**Task brief**
Show every line of the entries below that contains the word "lowest".

**Given records**
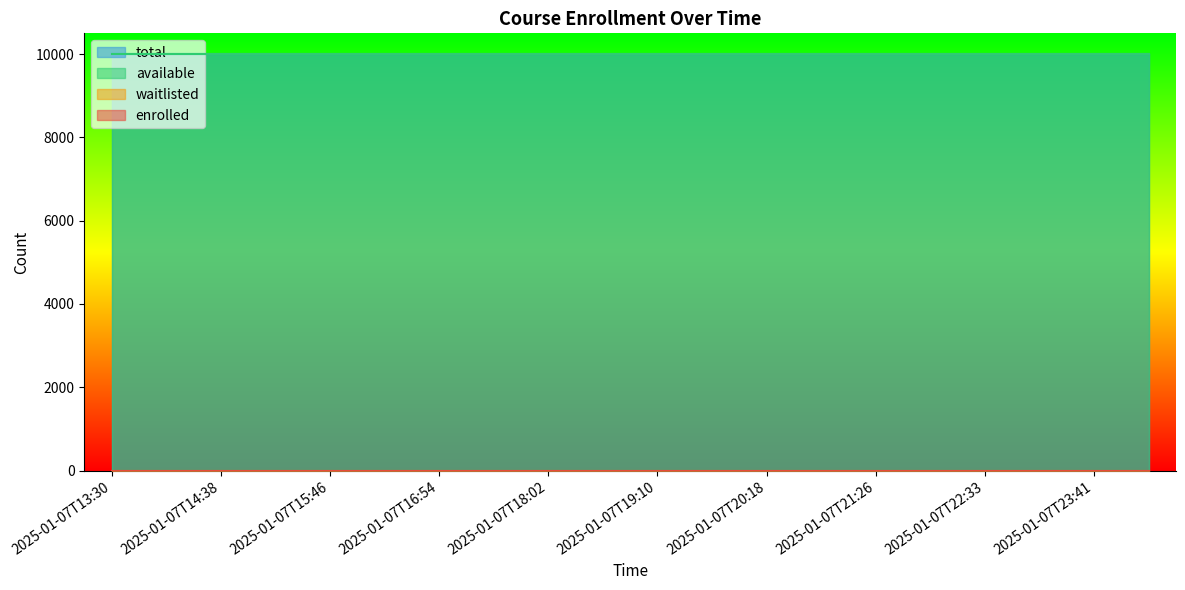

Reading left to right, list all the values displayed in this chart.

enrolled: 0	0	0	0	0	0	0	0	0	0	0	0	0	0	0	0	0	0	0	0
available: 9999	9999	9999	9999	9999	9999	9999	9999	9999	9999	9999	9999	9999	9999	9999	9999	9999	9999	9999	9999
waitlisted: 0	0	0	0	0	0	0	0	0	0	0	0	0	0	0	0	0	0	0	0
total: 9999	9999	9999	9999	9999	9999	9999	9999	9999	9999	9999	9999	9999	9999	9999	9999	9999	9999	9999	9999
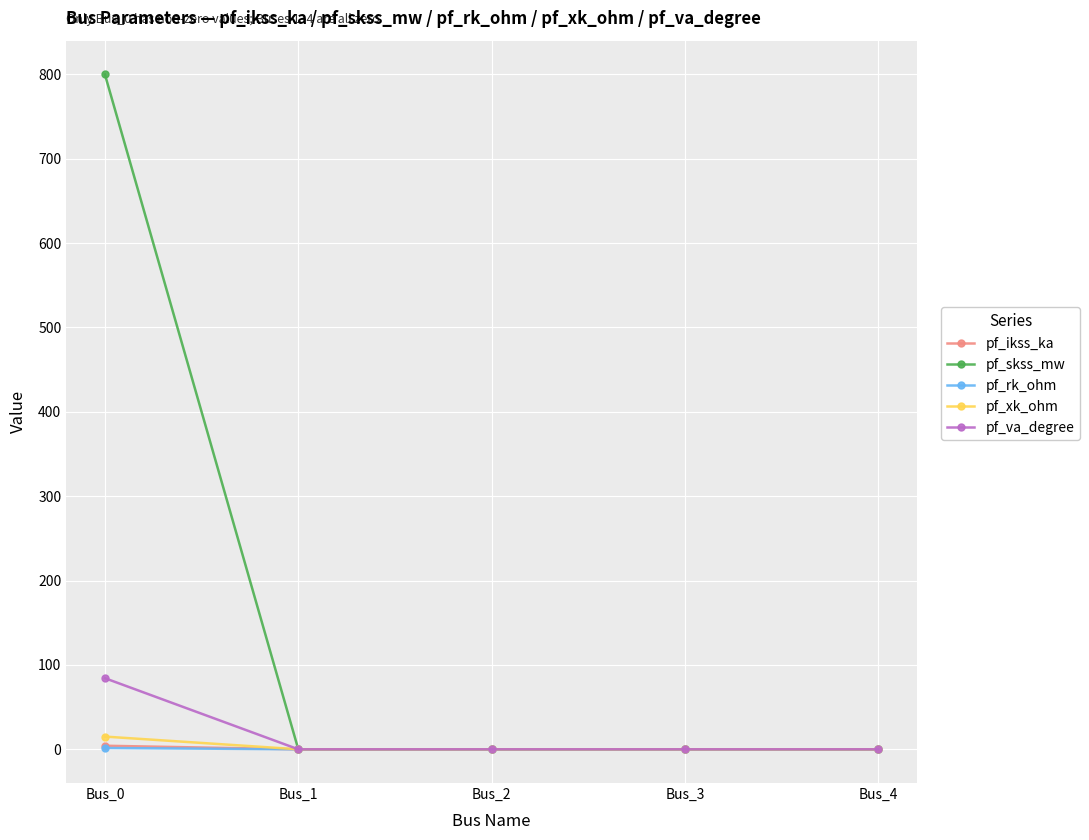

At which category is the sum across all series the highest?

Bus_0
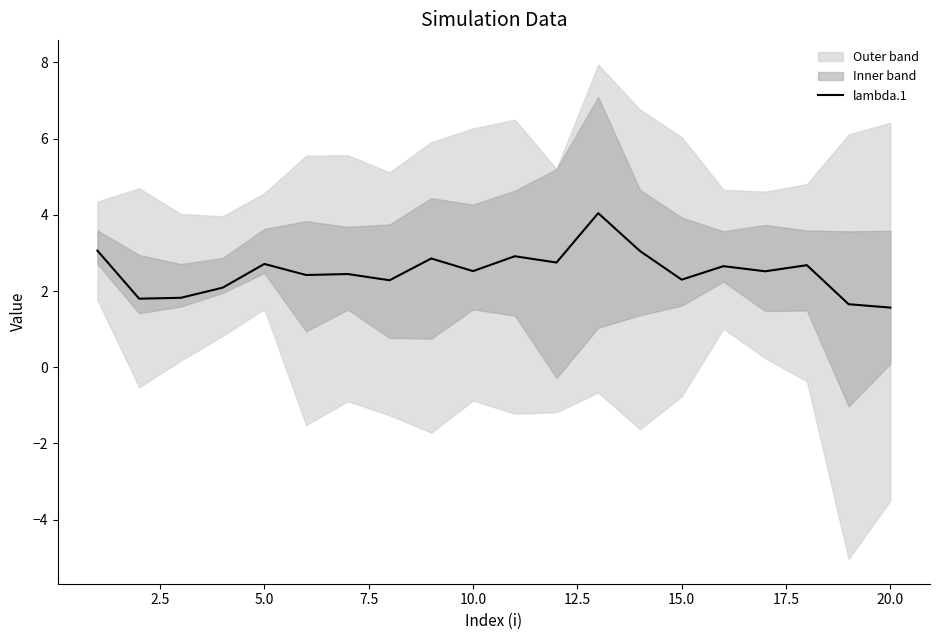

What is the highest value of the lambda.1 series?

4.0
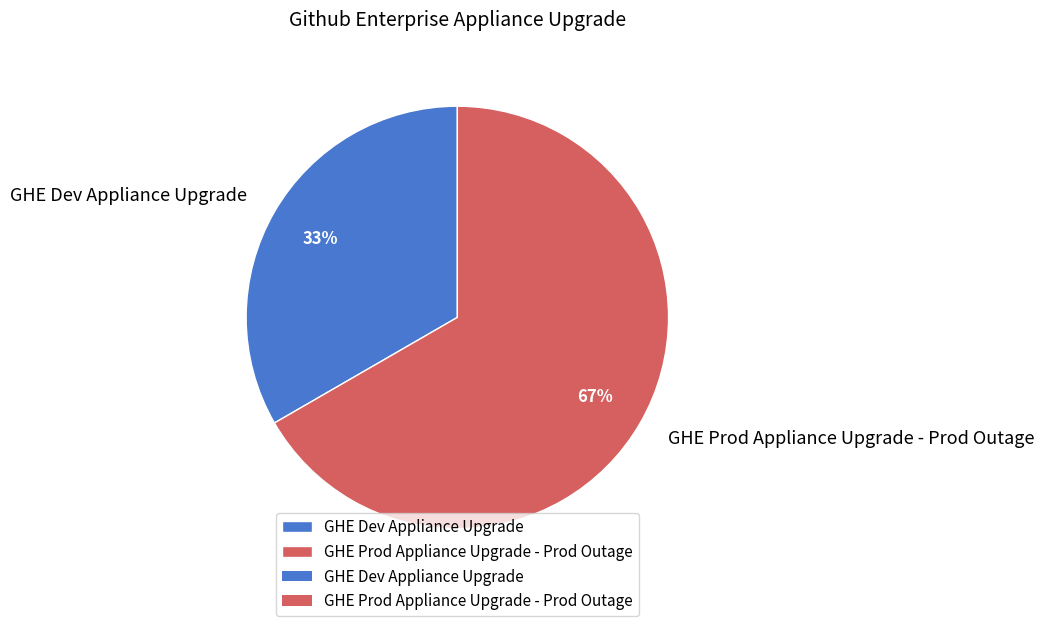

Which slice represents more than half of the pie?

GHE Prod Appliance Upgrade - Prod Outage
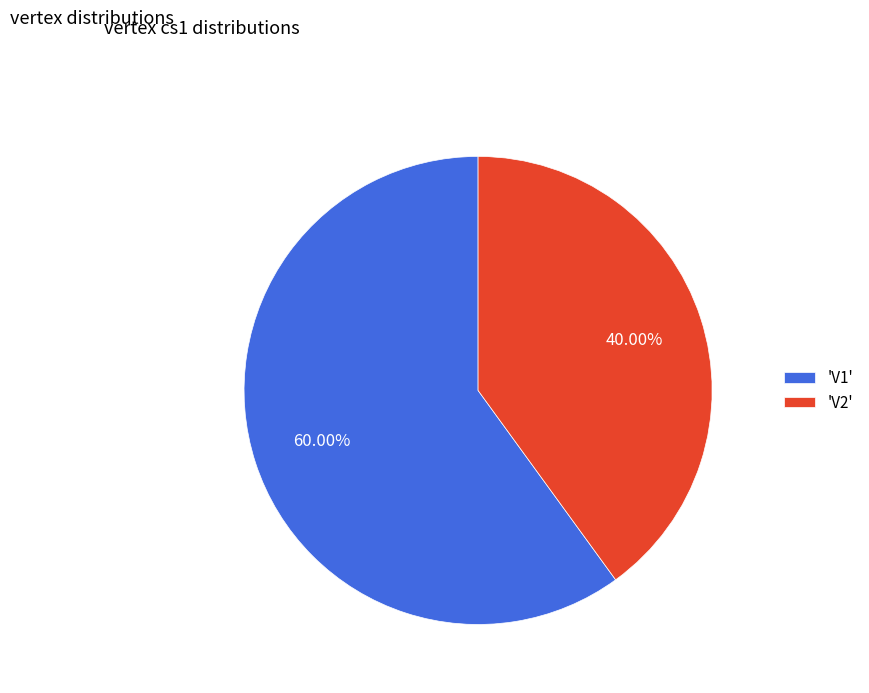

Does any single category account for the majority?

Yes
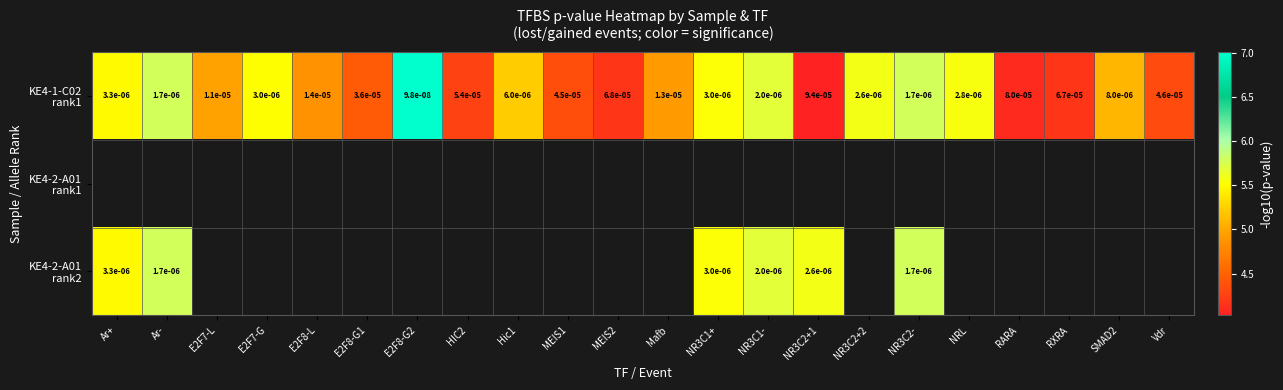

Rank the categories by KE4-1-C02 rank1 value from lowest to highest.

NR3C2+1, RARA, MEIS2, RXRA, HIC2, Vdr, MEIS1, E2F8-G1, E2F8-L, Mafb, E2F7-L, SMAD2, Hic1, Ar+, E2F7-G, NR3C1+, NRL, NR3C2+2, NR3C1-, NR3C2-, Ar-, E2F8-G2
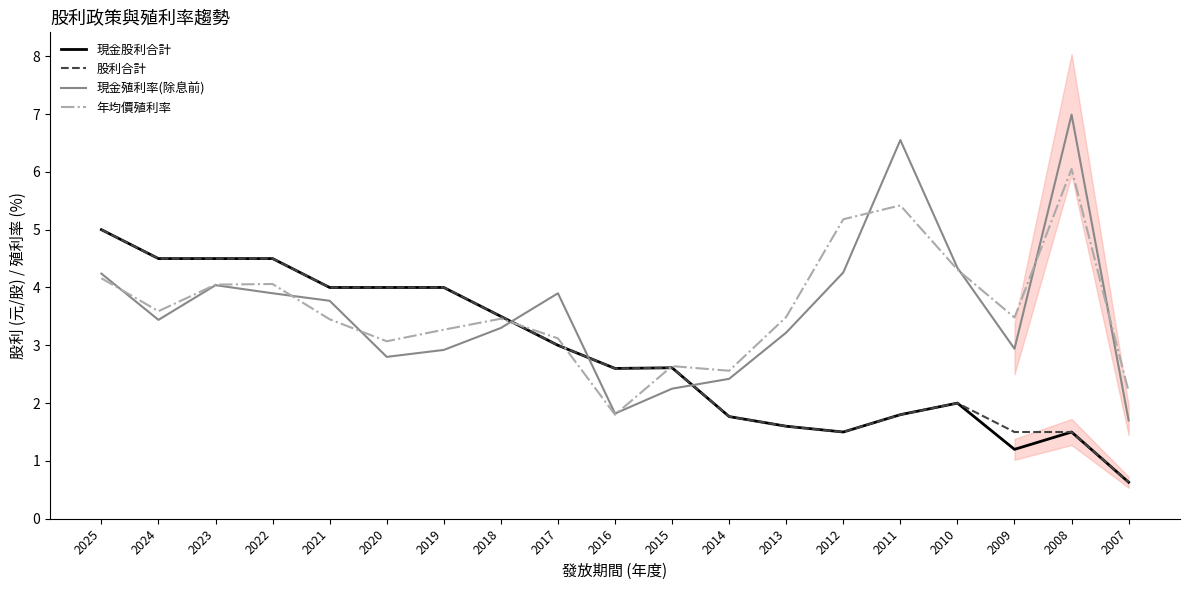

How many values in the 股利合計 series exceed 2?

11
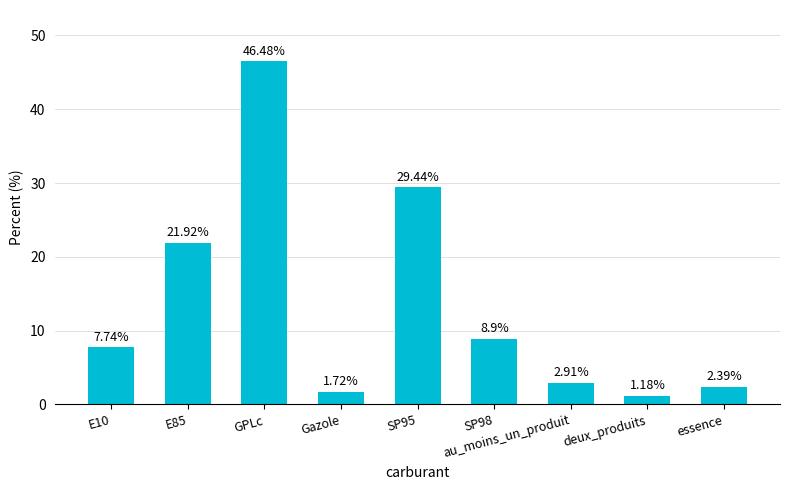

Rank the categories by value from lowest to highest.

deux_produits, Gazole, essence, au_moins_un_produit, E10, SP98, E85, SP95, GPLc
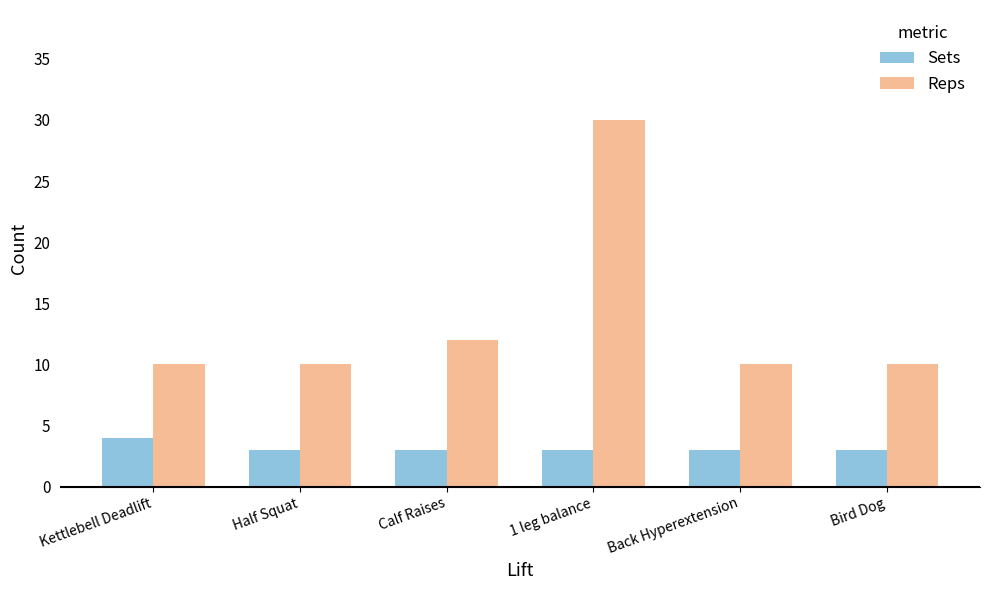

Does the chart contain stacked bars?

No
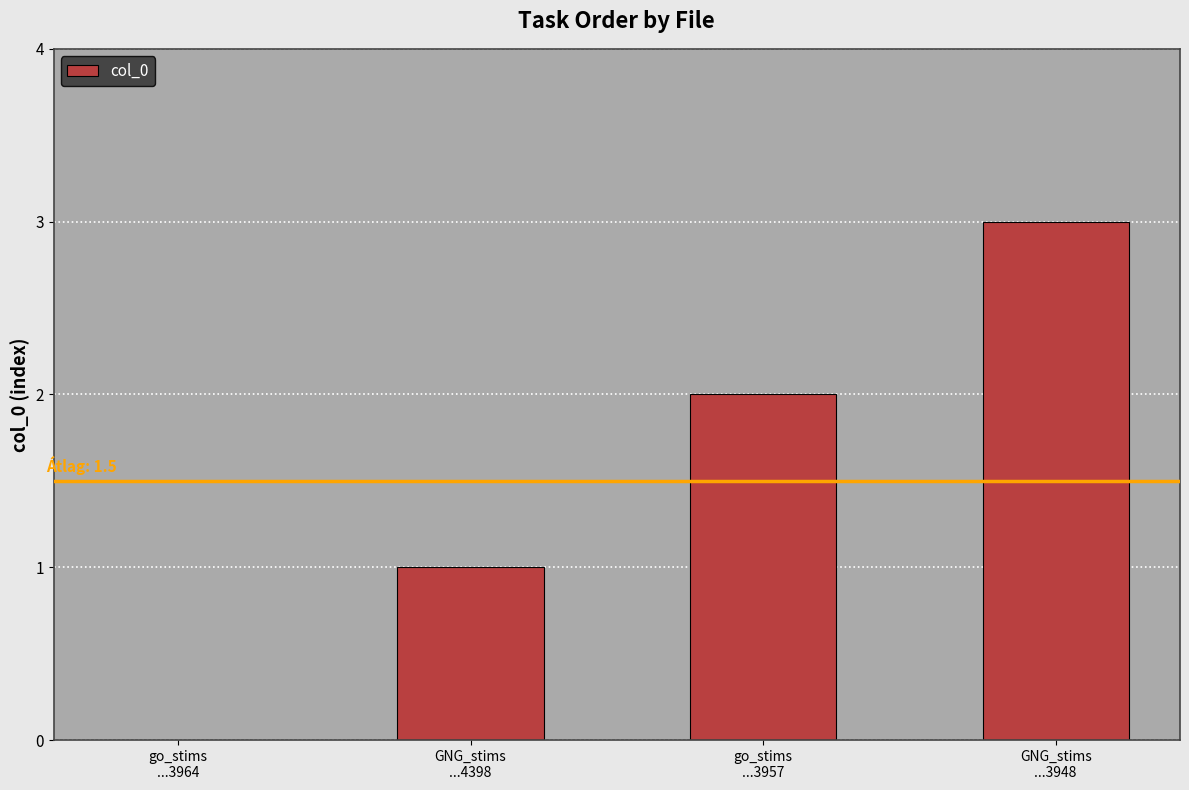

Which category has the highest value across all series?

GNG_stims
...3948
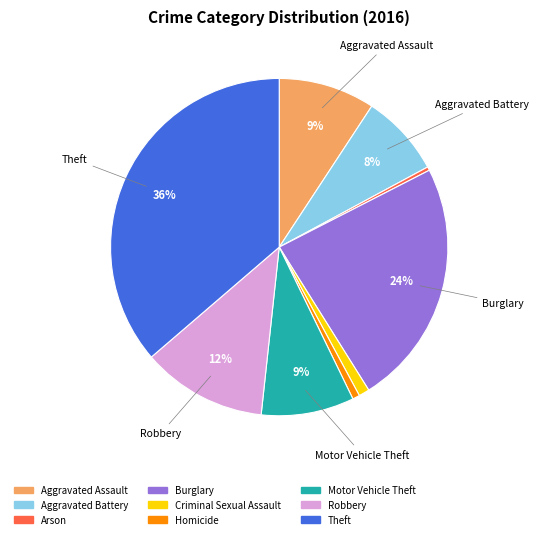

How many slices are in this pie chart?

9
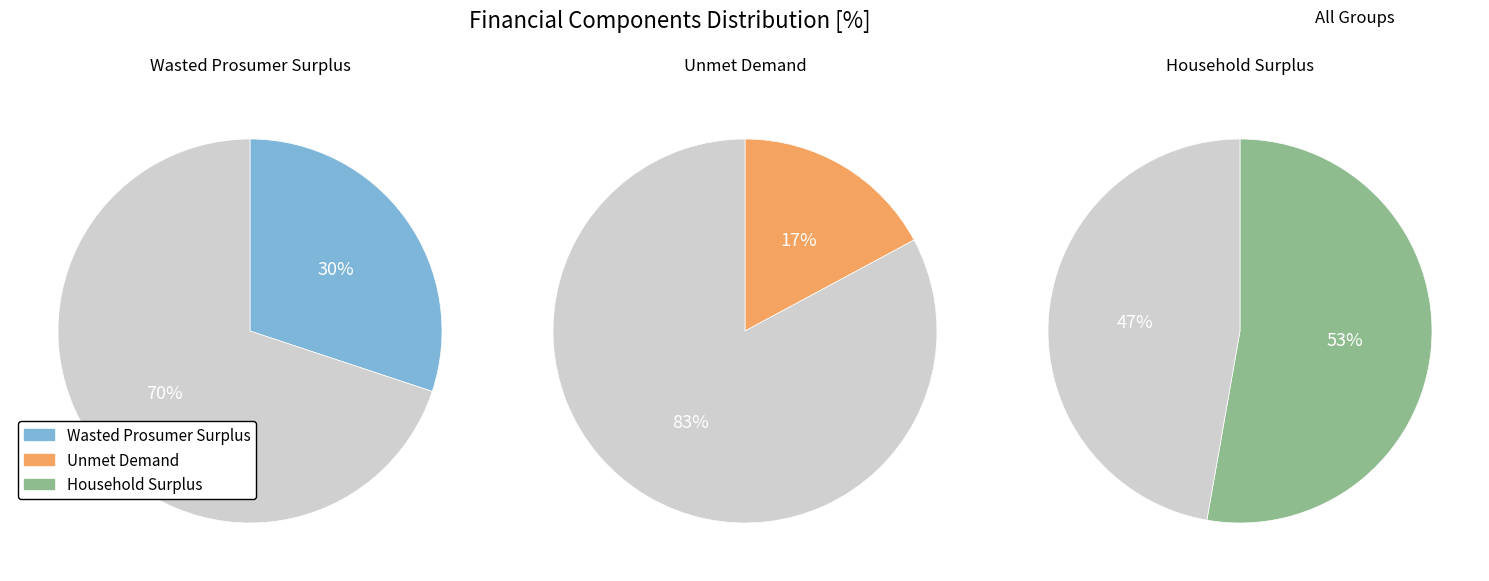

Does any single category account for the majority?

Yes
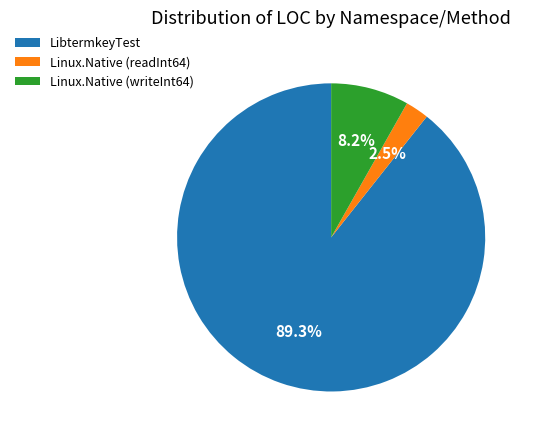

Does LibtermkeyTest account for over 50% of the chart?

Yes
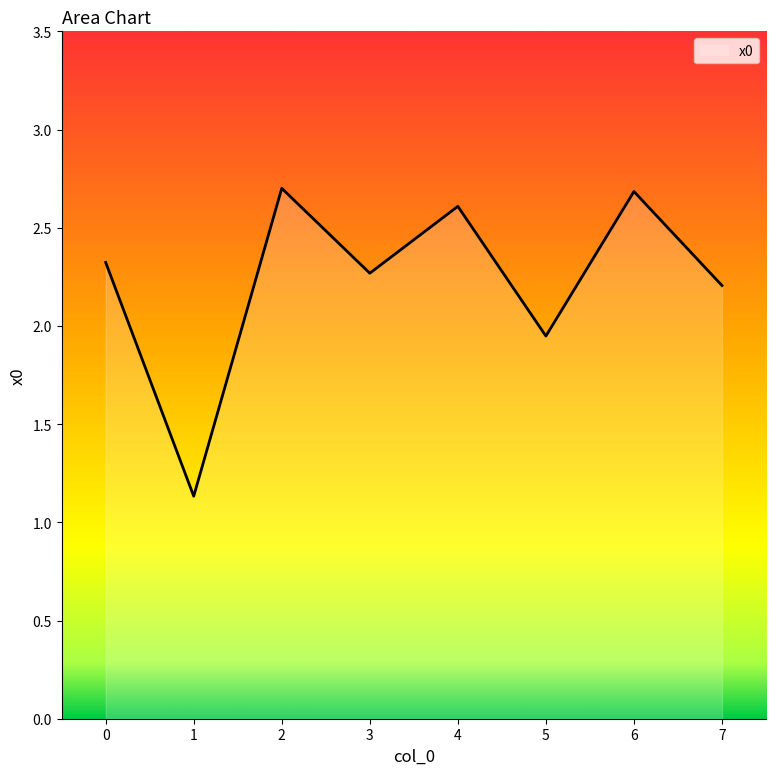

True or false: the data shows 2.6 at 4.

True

**Written response**
Rank the categories by KE4-1-C02 rank1 value from lowest to highest.
Rank the categories by value from lowest to highest.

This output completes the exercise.